For those that may not know, Smenkhare was the pharaoh that succeeded Akhenaton and preceded Tutankhamen. I personally believe that once we understand him and his role in the Amarna King lineage we will understand the Amarna period properly.

The canopic coffinette (featured in all the display material for the exhibit) was originally made for Smenkhare. One of the statues of Tut also looked different to the other representations of the pharaoh and it is likely that these were Smenkhare’s also. (The second coffin Tut was buried in was Smenkhare’s).

Banner hanging in museum featuring caponic coffinette that held Tut's liver - this was originally made for the preceding Pharaoh Smenkhare

This exhibit vs Gold Of the Pharaohs
I actually worked on the Gold Of The Pharaohs exhibit when it toured in Brisbane in 1988! (I was working in the gift shop attached to the tour).This exhibition featured pieces centering on the 21st Dynasty. It was well put together but not like this one!

There was one very big difference: at that show, there were guards EVERYWHERE. I mean, they must have had 10 in that display area at least every day. I remember peering into the packing up hall when the exhibition ended and there were guards sitting through that process too.

There were no guards and only a handful of attendants (kids with walky talkies) at Tutankhamen and the Golden Age of the Pharaohs. And this made me wonder if some of the pieces were copies? (I have seen copies of Pharaonic objects before and they are very convincing - witness the Tutankhamen tomb display in Luxor Hotel Las Vegas).

Pieces that made an impression
There were many pieces that jumped out at me. Many of the statues of the Pharaohs and ancestors had a sense of their akhs about them, but some objects definitely had strong heka. Maybe not as strong as I have felt with some other pieces (such as some in the Metropolitan Museum of Art in New York) but nevertheless “active”. This included a black resin covered wooden leonine ritual statue that had no arms, a statue of Ptah, and a winged serpent statue.

There was a beautiful empty shrine which gave me an idea for mine (I wonder which god - now missing - inhabited that shrine?), large beautiful blue ankhs (that I also had a sense had a lingering “charge”), and a gorgeous blue glass headrest that now “belonged” to King Farouk.

I also paid attention to the awesome Akhenaton head and in particular the “Shu” headdress that it sported.
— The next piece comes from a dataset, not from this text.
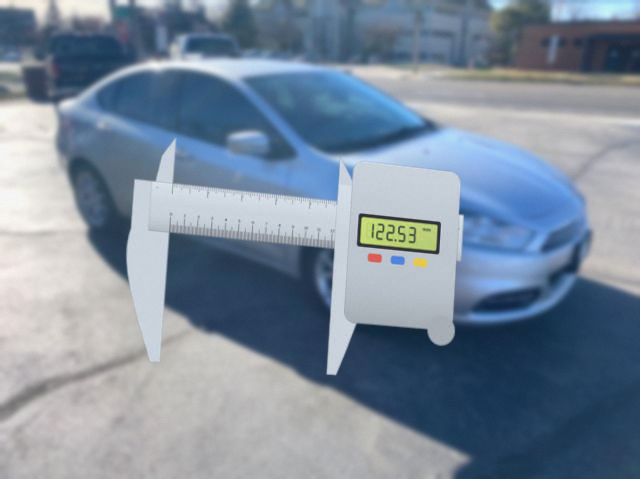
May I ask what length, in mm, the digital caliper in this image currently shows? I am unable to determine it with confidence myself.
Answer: 122.53 mm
Akhenaton has also been found in statues and images offering “Maat” - it made me think, again, that we do not fully understand what his “religious revolution” was all about (it does not appear that he shut down all the other Netjer after all . . . )

The Shop
On exiting into the exhibition shop I was greeted with more marvels! I bought the exhibit DVD, this Udjat, and really wanted some of the (very expensive) Alexey Vareljon jewellery on display!




Another beautiful object for my Shrine and Altar

I noticed that many of the books related to the exhibition and others were all by Zahi Hawass: his name was everywhere and is also heavily featured in the DVD. I think he has contributed a lot to Egyptology - and I think he likes to take lots of credit for it, too. It seems that he is the self appointed spokesperson for all things Ancient Egyptian now.

Conclusion
When I am in the presence of Netjer – and in the presence of these objects and things – I feel a state of calm, of “perfection” and an “at one ment”. I can not say that this is a religious feeling as I am repelled by the notion of religion, even though I appreciate it intellectually. It is I think a spiritual feeling, and a deep one at that.

I came away with a very strong desire (that is to say stronger than usual) to learn how to read hieroglyphs.

I am so grateful that this exhibition made it to my town.